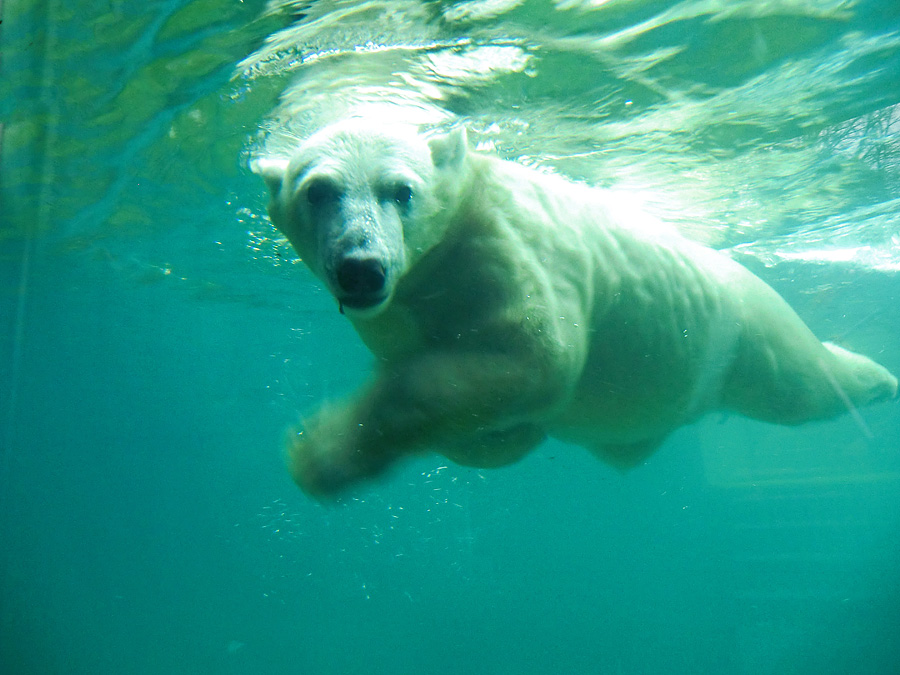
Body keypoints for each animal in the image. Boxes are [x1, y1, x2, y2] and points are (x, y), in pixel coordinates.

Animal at [256, 119, 896, 496]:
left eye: (401, 190)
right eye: (317, 190)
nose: (362, 266)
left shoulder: (502, 247)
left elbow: (539, 353)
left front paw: (319, 452)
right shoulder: (396, 317)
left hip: (744, 326)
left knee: (803, 383)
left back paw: (880, 377)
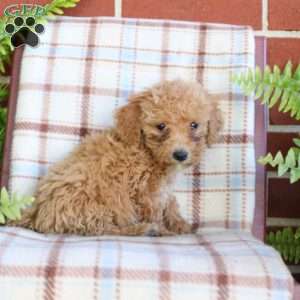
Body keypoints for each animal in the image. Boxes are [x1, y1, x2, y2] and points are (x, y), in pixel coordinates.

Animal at [13, 80, 223, 237]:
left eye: (194, 125)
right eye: (161, 126)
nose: (180, 154)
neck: (147, 151)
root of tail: (36, 213)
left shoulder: (161, 189)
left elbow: (170, 203)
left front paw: (180, 224)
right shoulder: (145, 192)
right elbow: (156, 212)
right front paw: (166, 230)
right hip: (94, 207)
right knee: (104, 229)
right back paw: (143, 230)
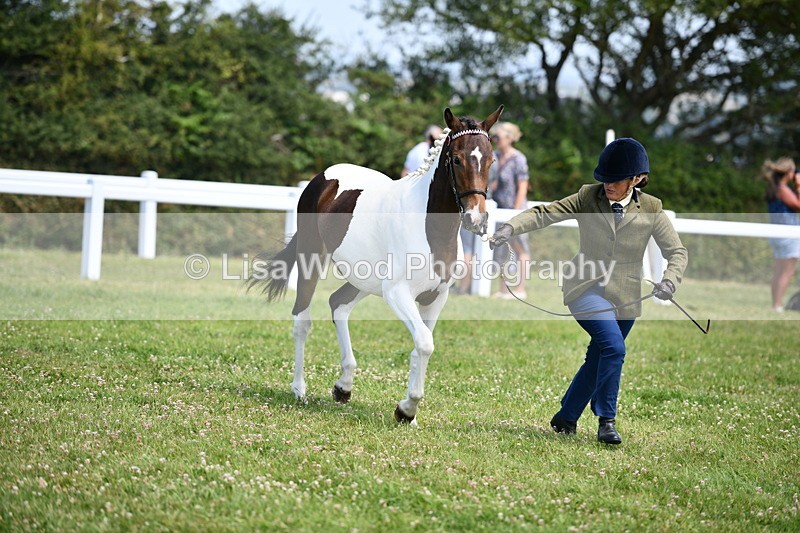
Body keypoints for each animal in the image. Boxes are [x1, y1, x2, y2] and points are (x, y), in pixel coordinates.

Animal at [249, 106, 503, 424]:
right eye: (456, 158)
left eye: (491, 160)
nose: (475, 219)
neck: (429, 228)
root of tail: (321, 178)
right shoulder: (397, 293)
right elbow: (424, 342)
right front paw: (406, 409)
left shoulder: (436, 297)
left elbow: (423, 345)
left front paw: (408, 412)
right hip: (312, 260)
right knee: (302, 320)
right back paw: (299, 389)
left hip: (364, 279)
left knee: (338, 304)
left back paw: (343, 387)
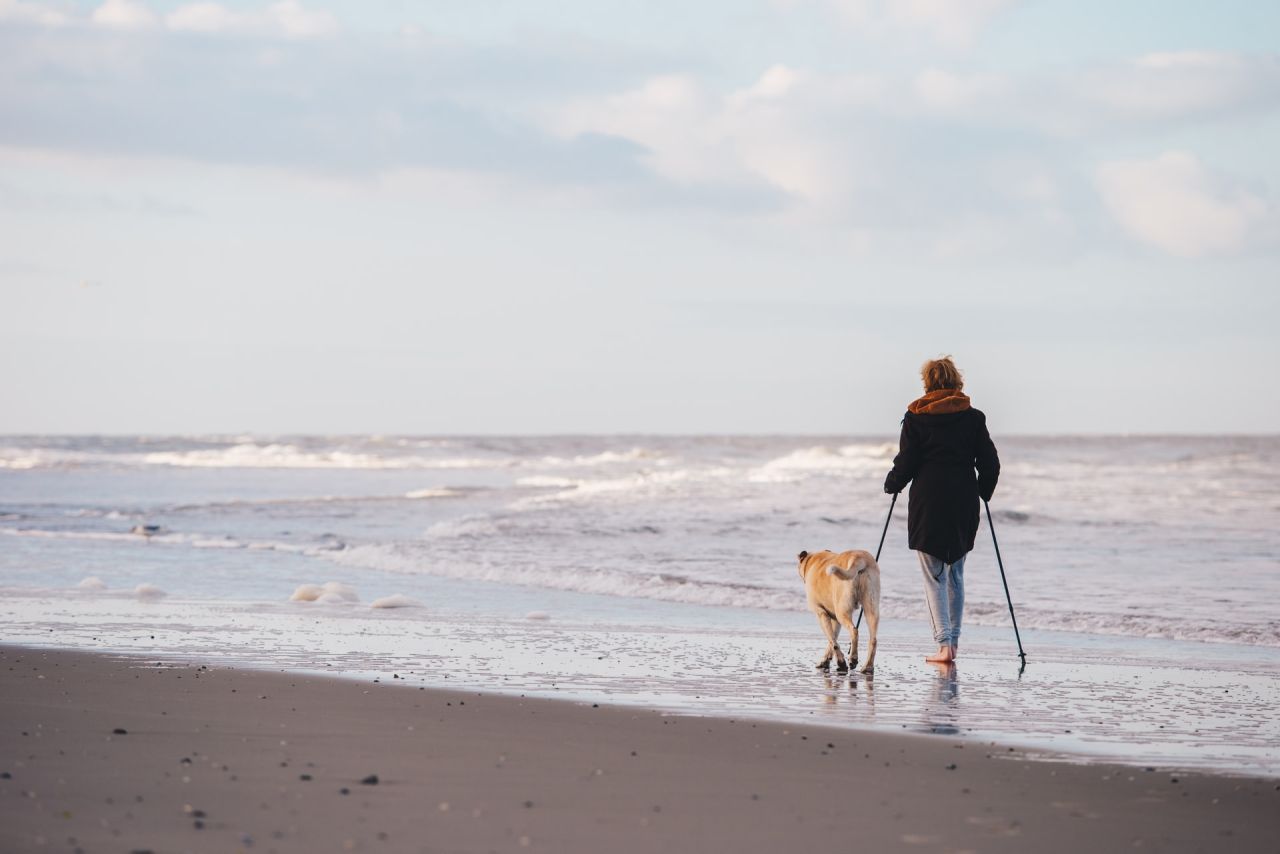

•••••

_Exercise directions_
Take the material above from the line bearing "root of tail: (36, 213)" through the line bearing "left eye: (491, 160)" and write it out exactly, both end lines included. Pictures stay out.

_Completed exercise_
root of tail: (36, 213)
left shoulder: (161, 189)
left elbow: (170, 203)
left front paw: (180, 224)
right shoulder: (145, 192)
right elbow: (156, 212)
right front paw: (166, 230)
right hip: (94, 207)
right knee: (104, 229)
right back paw: (143, 230)
Body keypoints for each animal in the image. Boxes are [x1, y1, x2, y2] and points are (x, y), in pixel coordinates.

Animal at [249, 106, 503, 424]:
right eye: (456, 158)
left eye: (491, 160)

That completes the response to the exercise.